__Exercise passage__
Court Opinion

ID: 6434587
Source: CourtListenerOpinion
Date Created: 2022-06-25 12:11:21.156866+00
Date Added: 2024-06-11T15:52:20.130190
License: Public Domain

De Cotjrcy, J.
The plaintiffs are stockholders in the Northern Brass Company, and brought this suit to restrain the defendants from foreclosing two mortgages held by them on the real and personal property of that corporation. The bill alleges that the meeting of the directors at which the mortgages were authorized was not a legal one, and that the mortgages as executed were not authorized by the votes that were passed. The trial judge dismissed the bill on the ground that the mortgagor, the Northern Brass Company, had not acted nor been requested to act in the matter.
The judge was right. The remedy should be sought and recovered by the corporation which suffered the wrong complained of. It does not appear that the plaintiffs have made any effort to obtain relief through the corporation itself, nor do they allege or prove a legal excuse for not-doing so. Bartlett v. New York, New Haven, & Hartford Railroad, 221 Mass. 530; S. C. 226 Mass. 467.
The plaintiff Boyajian also alleges that he. is a judgment creditor of the corporation. The bill was not demurred to as being multifarious. It appears from the master’s report not only that Boyajian had full cognizance of and acquiesced in the execution of the mortgages in controversy, but that he obtained his judgment by misleading the officers of the corporation and prevent*447ing them from contesting his action. The question of his right to maintain the bill as a judgment creditor apparently was not urged in the Superior Court. But assuming that it is properly before us, it is enough to say that on the facts found by the master he would be estopped from maintaining this bill, even if otherwise entitled to recover.

__Information shown__
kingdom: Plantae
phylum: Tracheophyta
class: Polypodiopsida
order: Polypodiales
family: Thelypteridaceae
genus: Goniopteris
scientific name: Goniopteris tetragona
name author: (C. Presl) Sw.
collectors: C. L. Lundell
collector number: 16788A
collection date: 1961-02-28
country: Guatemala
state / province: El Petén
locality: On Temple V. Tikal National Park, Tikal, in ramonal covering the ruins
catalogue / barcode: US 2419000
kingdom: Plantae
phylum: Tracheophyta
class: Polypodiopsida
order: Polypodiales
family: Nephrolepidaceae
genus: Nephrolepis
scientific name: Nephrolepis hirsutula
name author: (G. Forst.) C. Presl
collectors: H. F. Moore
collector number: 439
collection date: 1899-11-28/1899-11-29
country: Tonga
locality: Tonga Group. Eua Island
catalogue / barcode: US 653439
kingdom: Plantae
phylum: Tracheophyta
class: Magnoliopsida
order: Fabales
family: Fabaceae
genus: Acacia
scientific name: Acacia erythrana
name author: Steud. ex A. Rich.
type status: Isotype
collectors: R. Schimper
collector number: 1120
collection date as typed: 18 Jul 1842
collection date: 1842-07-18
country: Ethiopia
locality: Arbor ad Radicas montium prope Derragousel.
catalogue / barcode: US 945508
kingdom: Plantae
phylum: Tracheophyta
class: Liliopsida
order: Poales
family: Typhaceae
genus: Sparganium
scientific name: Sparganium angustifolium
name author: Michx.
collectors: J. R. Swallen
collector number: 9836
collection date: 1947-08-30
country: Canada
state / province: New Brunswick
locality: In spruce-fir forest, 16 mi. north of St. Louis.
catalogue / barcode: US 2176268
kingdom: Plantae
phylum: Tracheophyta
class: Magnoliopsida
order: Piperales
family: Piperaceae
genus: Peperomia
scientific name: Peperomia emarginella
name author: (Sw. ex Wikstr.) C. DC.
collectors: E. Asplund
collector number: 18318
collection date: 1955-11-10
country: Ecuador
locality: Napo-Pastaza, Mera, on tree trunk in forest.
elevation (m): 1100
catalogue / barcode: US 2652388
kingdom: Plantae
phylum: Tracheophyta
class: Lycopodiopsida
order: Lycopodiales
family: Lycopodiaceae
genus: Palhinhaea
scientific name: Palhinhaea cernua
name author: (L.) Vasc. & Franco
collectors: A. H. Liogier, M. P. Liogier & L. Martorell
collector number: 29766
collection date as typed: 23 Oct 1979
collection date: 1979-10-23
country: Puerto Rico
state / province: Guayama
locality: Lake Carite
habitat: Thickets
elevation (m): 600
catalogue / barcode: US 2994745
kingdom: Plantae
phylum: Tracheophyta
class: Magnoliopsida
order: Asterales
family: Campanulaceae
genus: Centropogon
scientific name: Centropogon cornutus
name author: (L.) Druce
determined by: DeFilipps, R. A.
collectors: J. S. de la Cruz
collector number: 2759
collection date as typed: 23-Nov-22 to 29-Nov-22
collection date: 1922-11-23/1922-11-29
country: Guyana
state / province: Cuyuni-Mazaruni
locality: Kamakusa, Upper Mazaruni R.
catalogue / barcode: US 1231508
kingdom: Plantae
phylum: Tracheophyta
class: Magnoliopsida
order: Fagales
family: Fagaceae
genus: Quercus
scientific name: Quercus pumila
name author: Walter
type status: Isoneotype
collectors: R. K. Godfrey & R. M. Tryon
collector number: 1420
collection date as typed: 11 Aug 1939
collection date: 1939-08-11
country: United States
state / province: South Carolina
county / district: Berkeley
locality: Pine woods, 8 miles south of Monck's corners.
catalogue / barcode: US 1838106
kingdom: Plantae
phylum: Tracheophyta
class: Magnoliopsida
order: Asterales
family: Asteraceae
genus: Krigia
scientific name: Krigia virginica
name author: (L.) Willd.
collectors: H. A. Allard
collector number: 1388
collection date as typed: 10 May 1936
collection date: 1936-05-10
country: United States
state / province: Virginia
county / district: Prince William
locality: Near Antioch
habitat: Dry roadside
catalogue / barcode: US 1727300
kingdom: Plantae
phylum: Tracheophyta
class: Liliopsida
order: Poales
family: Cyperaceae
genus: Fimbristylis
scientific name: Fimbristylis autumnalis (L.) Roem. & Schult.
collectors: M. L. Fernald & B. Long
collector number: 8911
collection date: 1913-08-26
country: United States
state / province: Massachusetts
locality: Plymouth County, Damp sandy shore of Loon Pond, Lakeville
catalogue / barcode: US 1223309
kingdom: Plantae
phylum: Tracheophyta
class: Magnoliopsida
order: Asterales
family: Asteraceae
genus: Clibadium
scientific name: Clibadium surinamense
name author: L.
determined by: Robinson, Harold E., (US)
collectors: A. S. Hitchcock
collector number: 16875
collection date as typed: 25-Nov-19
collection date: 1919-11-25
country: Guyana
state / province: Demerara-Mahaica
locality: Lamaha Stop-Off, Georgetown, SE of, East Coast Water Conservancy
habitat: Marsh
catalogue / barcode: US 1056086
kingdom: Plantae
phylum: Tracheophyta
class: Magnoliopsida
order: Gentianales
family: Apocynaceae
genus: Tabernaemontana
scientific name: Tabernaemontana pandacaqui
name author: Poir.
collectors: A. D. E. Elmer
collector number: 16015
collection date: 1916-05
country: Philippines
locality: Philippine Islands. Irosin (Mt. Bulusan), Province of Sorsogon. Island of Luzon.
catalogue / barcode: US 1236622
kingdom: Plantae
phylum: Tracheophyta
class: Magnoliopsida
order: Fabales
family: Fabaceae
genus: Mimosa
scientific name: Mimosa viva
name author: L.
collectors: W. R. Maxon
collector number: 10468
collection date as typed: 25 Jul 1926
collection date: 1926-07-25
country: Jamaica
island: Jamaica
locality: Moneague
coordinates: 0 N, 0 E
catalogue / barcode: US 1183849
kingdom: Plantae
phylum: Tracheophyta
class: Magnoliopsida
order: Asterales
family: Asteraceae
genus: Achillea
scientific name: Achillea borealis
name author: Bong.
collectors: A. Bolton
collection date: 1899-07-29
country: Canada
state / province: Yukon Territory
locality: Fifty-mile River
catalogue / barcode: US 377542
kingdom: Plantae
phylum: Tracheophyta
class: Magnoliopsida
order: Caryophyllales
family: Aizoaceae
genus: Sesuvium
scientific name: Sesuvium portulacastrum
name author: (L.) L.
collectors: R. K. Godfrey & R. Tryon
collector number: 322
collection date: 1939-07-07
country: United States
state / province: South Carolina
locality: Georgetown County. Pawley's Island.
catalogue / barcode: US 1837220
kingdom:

__Work request 1__
According to the court opinion, on what ground did the trial judge dismiss the bill?
__Work request 2__
Transcribe the court opinion from "The plaintiffs are" to "in the matter.".
The data has no role in this exercise.

__Exercise output 1__
The trial judge dismissed it because the mortgagor, the Northern Brass Company, had not acted nor been requested to act in the matter.

__Exercise output 2__
The plaintiffs are stockholders in the Northern Brass Company, and brought this suit to restrain the defendants from foreclosing two mortgages held by them on the real and personal property of that corporation. The bill alleges that the meeting of the directors at which the mortgages were authorized was not a legal one, and that the mortgages as executed were not authorized by the votes that were passed. The trial judge dismissed the bill on the ground that the mortgagor, the Northern Brass Company, had not acted nor been requested to act in the matter.